Grande parte da raiva contra o Hezbollah surge da rapidez com que a liderança do grupo parece ter sido dizimada, com Israel a demonstrar repetidamente a sua capacidade de espionagem ao abater os altos funcionários do grupo. Isso inclui o líder de longa data, Hassan Nasrallah, que foi morto num ataque aéreo massivo no mês passado.
“Está claro que nada disto foi calculado”, disse Tony Chakar, um artista e arquitecto radicado em Beirute que não apoia o Hezbollah. “A base para eles entrarem na guerra foi que estavam preparados e tinham mais de 100 mil mísseis.”
“Então, onde eles estão?” ele perguntou. “Se você tem algo, então mostre.”
As críticas estenderam-se ao Irão, o principal patrono do Hezbollah, com uma suspeita crescente entre os apoiantes obstinados do Hezbollah de que a falta de uma resposta significativa ao assassinato de Nasrallah era a prova de que o grupo foi vendido por Teerão.
“Isto não poderia ter acontecido sem traição”, disse Ali, um apoiante do Hezbollah que viveu numa área dominada pelo Hezbollah até a sua casa ser destruída num ataque aéreo que teve como alvo o que os militares israelitas disseram ser um esconderijo de armas. Ele pediu para ser identificado apenas pelo primeiro nome. “O Irã nos esfaqueou pelas costas. Está claro.”
A insatisfação com o nível de apoio do Irão é tão generalizada que o vice-líder do Hezbollah, Naim Qassem, abordou a questão num discurso televisionado na terça-feira.
“O Irão decide como apoiar e como dar, e deu (muito) ao longo dos anos”, disse ele, acrescentando que “a batalha não é pelo Irão e pela influência do Irão na região… mas sim pela libertação da Palestina”.
Com Israel a concentrar a sua campanha principalmente nas áreas leais ao Hezbollah, a maioria dos deslocados provêm da comunidade xiita do Líbano. Eles escaparam para o norte com pouco mais do que tudo o que podiam enfiar ou em cima de seus veículos. Aqueles que não encontraram espaço com a família ou abrigos preparados às pressas agora acampam em praças públicas, parques e até mesmo nas calçadas ao longo do famoso calçadão da praia de Beirute.
Quanto mais tempo permanecerem, mais atritos haverá, disse Mustafa Alloush, um deputado muçulmano sunita da cidade de Trípoli, no norte do país, onde dezenas de milhares de deslocados encontraram refúgio.
“Até agora todos estão se comportando”, disse Alloush. Alguns moradores locais têm receio de acolher os deslocados por medo de, sem saber, abrigar um membro do Hezbollah e atrair o fogo israelense, mas outros abriram casas sem se preocuparem com a seita.
“Mas se ultrapassar um certo ponto, é possível uma explosão social”, alertou Alloush.
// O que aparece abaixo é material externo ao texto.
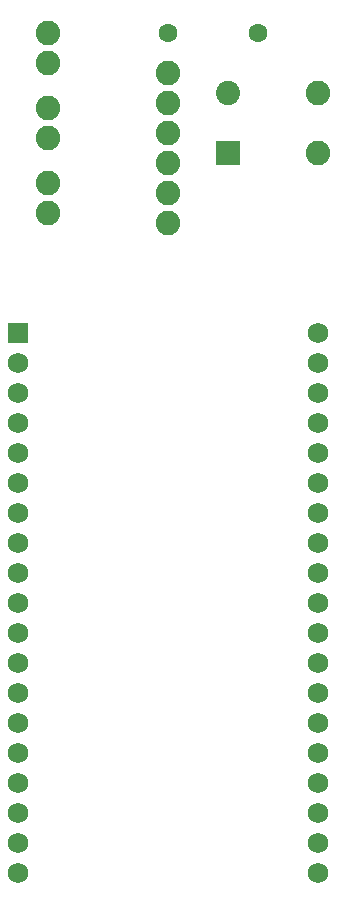
<source format=gts>
%FSTAX23Y23*%
%MOIN*%
%SFA1B1*%

%IPPOS*%
%ADD14C,0.082000*%
%ADD15R,0.080830X0.080830*%
%ADD16C,0.080830*%
%ADD17C,0.063120*%
%ADD18C,0.068240*%
%ADD19R,0.068240X0.068240*%
%LNpcb1-1*%
%LPD*%
G54D14*
X002Y029D03*
Y028D03*
Y024D03*
Y023D03*
Y0265D03*
Y0255D03*
X011Y025D03*
Y027D03*
X006Y02268D03*
Y02368D03*
Y02468D03*
Y02568D03*
Y02668D03*
Y02768D03*
G54D15*
X008Y025D03*
G54D16*
X008Y027D03*
G54D17*
X006Y029D03*
X009D03*
G54D18*
X011Y019D03*
Y018D03*
Y017D03*
Y016D03*
Y015D03*
Y014D03*
Y013D03*
Y012D03*
Y011D03*
Y01D03*
Y009D03*
Y008D03*
Y007D03*
Y006D03*
Y005D03*
Y004D03*
Y003D03*
Y002D03*
Y001D03*
X001D03*
Y002D03*
Y003D03*
Y004D03*
Y005D03*
Y006D03*
Y007D03*
Y008D03*
Y009D03*
Y01D03*
Y011D03*
Y012D03*
Y013D03*
Y014D03*
Y015D03*
Y016D03*
Y017D03*
Y018D03*
G54D19*
X001Y019D03*
M02*
</source>
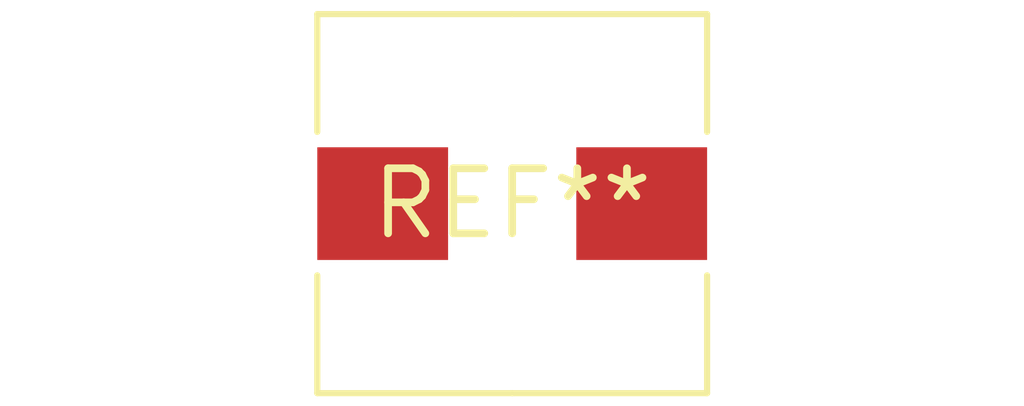
<source format=kicad_pcb>
(kicad_pcb (version 20240108) (generator pcbnew)

  (general
    (thickness 1.6)
  )

  (paper "A4")
  (layers
    (0 "F.Cu" signal)
    (31 "B.Cu" signal)
    (32 "B.Adhes" user "B.Adhesive")
    (33 "F.Adhes" user "F.Adhesive")
    (34 "B.Paste" user)
    (35 "F.Paste" user)
    (36 "B.SilkS" user "B.Silkscreen")
    (37 "F.SilkS" user "F.Silkscreen")
    (38 "B.Mask" user)
    (39 "F.Mask" user)
    (40 "Dwgs.User" user "User.Drawings")
    (41 "Cmts.User" user "User.Comments")
    (42 "Eco1.User" user "User.Eco1")
    (43 "Eco2.User" user "User.Eco2")
    (44 "Edge.Cuts" user)
    (45 "Margin" user)
    (46 "B.CrtYd" user "B.Courtyard")
    (47 "F.CrtYd" user "F.Courtyard")
    (48 "B.Fab" user)
    (49 "F.Fab" user)
    (50 "User.1" user)
    (51 "User.2" user)
    (52 "User.3" user)
    (53 "User.4" user)
    (54 "User.5" user)
    (55 "User.6" user)
    (56 "User.7" user)
    (57 "User.8" user)
    (58 "User.9" user)
  )

  (setup
    (pad_to_mask_clearance 0)
    (pcbplotparams
      (layerselection 0x00010fc_ffffffff)
      (plot_on_all_layers_selection 0x0000000_00000000)
      (disableapertmacros false)
      (usegerberextensions false)
      (usegerberattributes false)
      (usegerberadvancedattributes false)
      (creategerberjobfile false)
      (dashed_line_dash_ratio 12.000000)
      (dashed_line_gap_ratio 3.000000)
      (svgprecision 4)
      (plotframeref false)
      (viasonmask false)
      (mode 1)
      (useauxorigin false)
      (hpglpennumber 1)
      (hpglpenspeed 20)
      (hpglpendiameter 15.000000)
      (dxfpolygonmode false)
      (dxfimperialunits false)
      (dxfusepcbnewfont false)
      (psnegative false)
      (psa4output false)
      (plotreference false)
      (plotvalue false)
      (plotinvisibletext false)
      (sketchpadsonfab false)
      (subtractmaskfromsilk false)
      (outputformat 1)
      (mirror false)
      (drillshape 1)
      (scaleselection 1)
      (outputdirectory "")
    )
  )

  (net 0 "")

  (footprint "L_Wuerth_HCM-7070" (layer "F.Cu") (at 0 0))

)

</source>
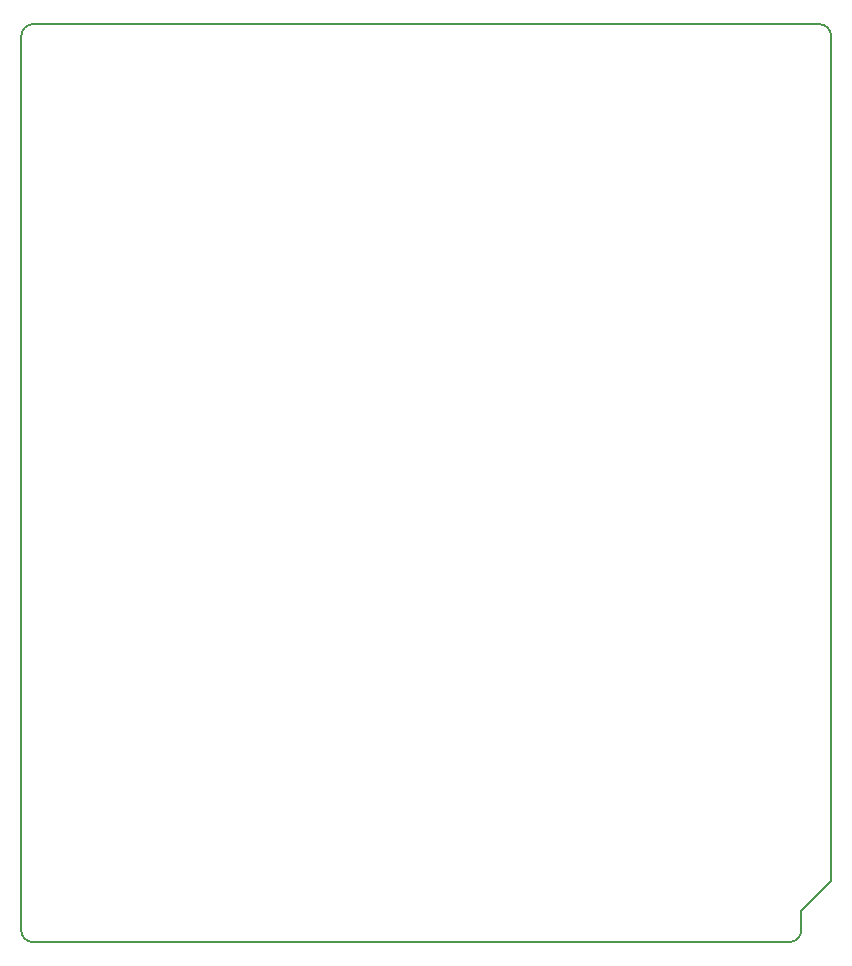
<source format=gm1>
G04 #@! TF.GenerationSoftware,KiCad,Pcbnew,5.0.0-rc2*
G04 #@! TF.CreationDate,2018-11-13T00:27:13-05:00*
G04 #@! TF.ProjectId,uno,756E6F2E6B696361645F706362000000,v1.0*
G04 #@! TF.SameCoordinates,Original*
G04 #@! TF.FileFunction,Profile,NP*
%FSLAX46Y46*%
G04 Gerber Fmt 4.6, Leading zero omitted, Abs format (unit mm)*
G04 Created by KiCad (PCBNEW 5.0.0-rc2) date Tue Nov 13 00:27:13 2018*
%MOMM*%
%LPD*%
G01*
G04 APERTURE LIST*
%ADD10C,0.152400*%
%ADD11C,0.150000*%
G04 APERTURE END LIST*
D10*
X86360000Y-110236000D02*
X86360000Y-108585000D01*
X88900000Y-34544000D02*
X88900000Y-73660000D01*
X21336000Y-33528000D02*
X87884000Y-33528000D01*
X20320000Y-110236000D02*
X20320000Y-57912000D01*
X20320000Y-34544000D02*
X20320000Y-57912000D01*
X21336000Y-111252000D02*
X85344000Y-111252000D01*
X21336000Y-111252000D02*
G75*
G02X20320000Y-110236000I0J1016000D01*
G01*
X86360000Y-110236000D02*
G75*
G02X85344000Y-111252000I-1016000J0D01*
G01*
X87884000Y-33528000D02*
G75*
G02X88900000Y-34544000I0J-1016000D01*
G01*
X20320000Y-34544000D02*
G75*
G02X21336000Y-33528000I1016000J0D01*
G01*
D11*
X88900000Y-106045000D02*
X88900000Y-73279000D01*
X86360000Y-108585000D02*
X88900000Y-106045000D01*
M02*

</source>
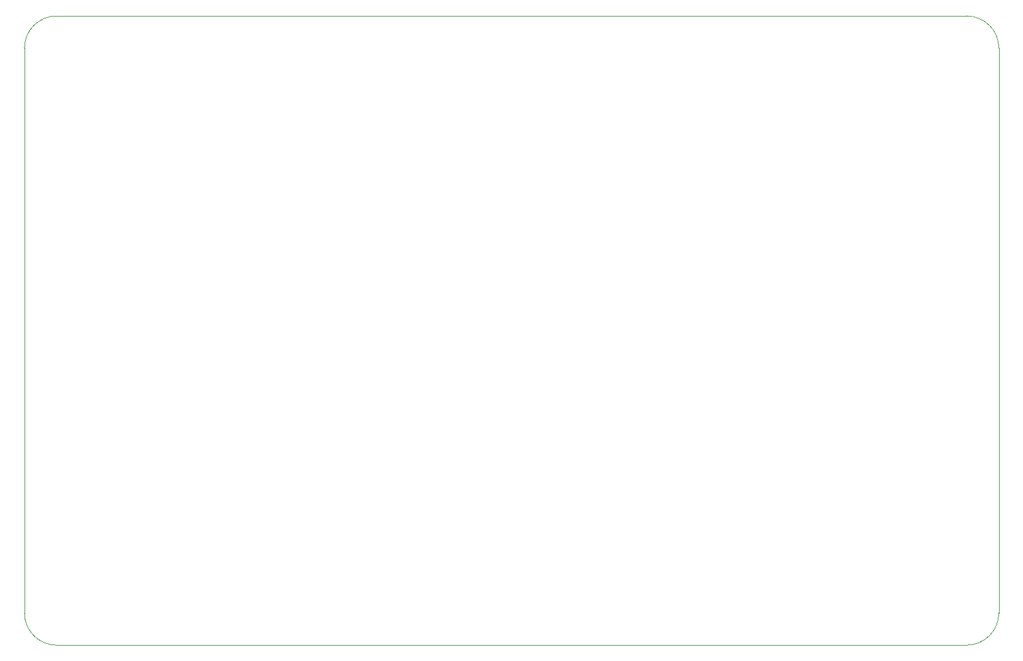
<source format=gbr>
%TF.GenerationSoftware,Altium Limited,Altium Designer,23.6.0 (18)*%
G04 Layer_Color=0*
%FSLAX45Y45*%
%MOMM*%
%TF.SameCoordinates,DACBD49B-6CD5-42DE-81B8-5418E1F3F2F4*%
%TF.FilePolarity,Positive*%
%TF.FileFunction,Profile,NP*%
%TF.Part,Single*%
G01*
G75*
%TA.AperFunction,Profile*%
%ADD174C,0.02540*%
D174*
X6387697Y5759458D02*
G03*
X6832195Y5314959I444497J-2D01*
G01*
X19386549Y5314950D01*
D02*
G03*
X19831047Y5759447I0J444497D01*
G01*
X19831050Y13550900D01*
D02*
G03*
X19386549Y13995399I-444500J-0D01*
G01*
X6832196Y13995401D01*
D02*
G03*
X6387696Y13550908I-6J-444495D01*
G01*
X6387697Y5759458D01*
%TF.MD5,56fee7a636674d8d54a42d89ea403e13*%
M02*

</source>
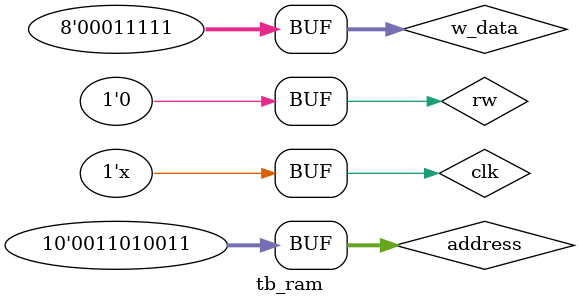
<source format=v>
`timescale 1ns / 1ps


module tb_ram ();

    reg        clk;
    reg  [9:0] address;
    reg  [7:0] w_data;
    reg        rw;
    wire [7:0] r_data;

    ram dut (
        .clk(clk),
        .address(address),
        .w_data(w_data),
        .rw(rw),
        .r_data(r_data)
    );

    always #5 clk = ~clk;

    initial begin
        #00 clk = 0;
        address = 10'b0000010011;
        w_data = 8'h55;
        rw = 1;
        #50;
        address = 10'b0011010011;
        w_data = 8'h1f;
        #50;
        address = 10'b0000010011;
        rw = 0;
        #50;
        address = 10'b0011010011;
    end
endmodule

</source>
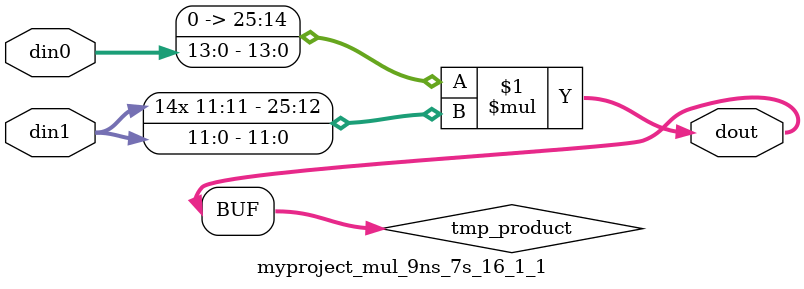
<source format=v>

`timescale 1 ns / 1 ps

 module myproject_mul_9ns_7s_16_1_1(din0, din1, dout);
parameter ID = 1;
parameter NUM_STAGE = 0;
parameter din0_WIDTH = 14;
parameter din1_WIDTH = 12;
parameter dout_WIDTH = 26;

input [din0_WIDTH - 1 : 0] din0; 
input [din1_WIDTH - 1 : 0] din1; 
output [dout_WIDTH - 1 : 0] dout;

wire signed [dout_WIDTH - 1 : 0] tmp_product;

























assign tmp_product = $signed({1'b0, din0}) * $signed(din1);










assign dout = tmp_product;





















endmodule

</source>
Israel parece apostar no desencanto com o Hezbollah. Na terça-feira, num discurso televisionado, o primeiro-ministro israelita, Benjamin Netanyahu, apelou ao povo libanês para “se levantar” e retirar o seu país do grupo, alertando-os para “salvar o Líbano antes que ele caia no abismo de uma longa guerra que irá levar à destruição e ao sofrimento como vemos em Gaza.”
Analistas dizem que Israel tem uma estratégia mais ampla que visa virar os libaneses contra o Hezbollah.
“A razão pela qual não bombardeiam outras áreas (não-xiitas) é porque querem criar um ambiente para o Hezbollah que é muito inóspito”, disse Michael Young, analista do Carnegie Middle East Center, com sede em Beirute. “Isso sugere um plano muito mais (ambicioso) do que apenas uma questão de segurança da fronteira.”
Gemayel, o deputado Kataeb, teme que tal cenário possa provocar uma repetição do derramamento de sangue sectário que envolveu o Líbano durante a sua guerra civil de 15 anos.
“Enquanto houver esperança de que essas pessoas possam voltar para casa, podemos lidar com isso”, disse ele. “Mas quando Israel decide ficar, é outra história. Então o Líbano implodirá.”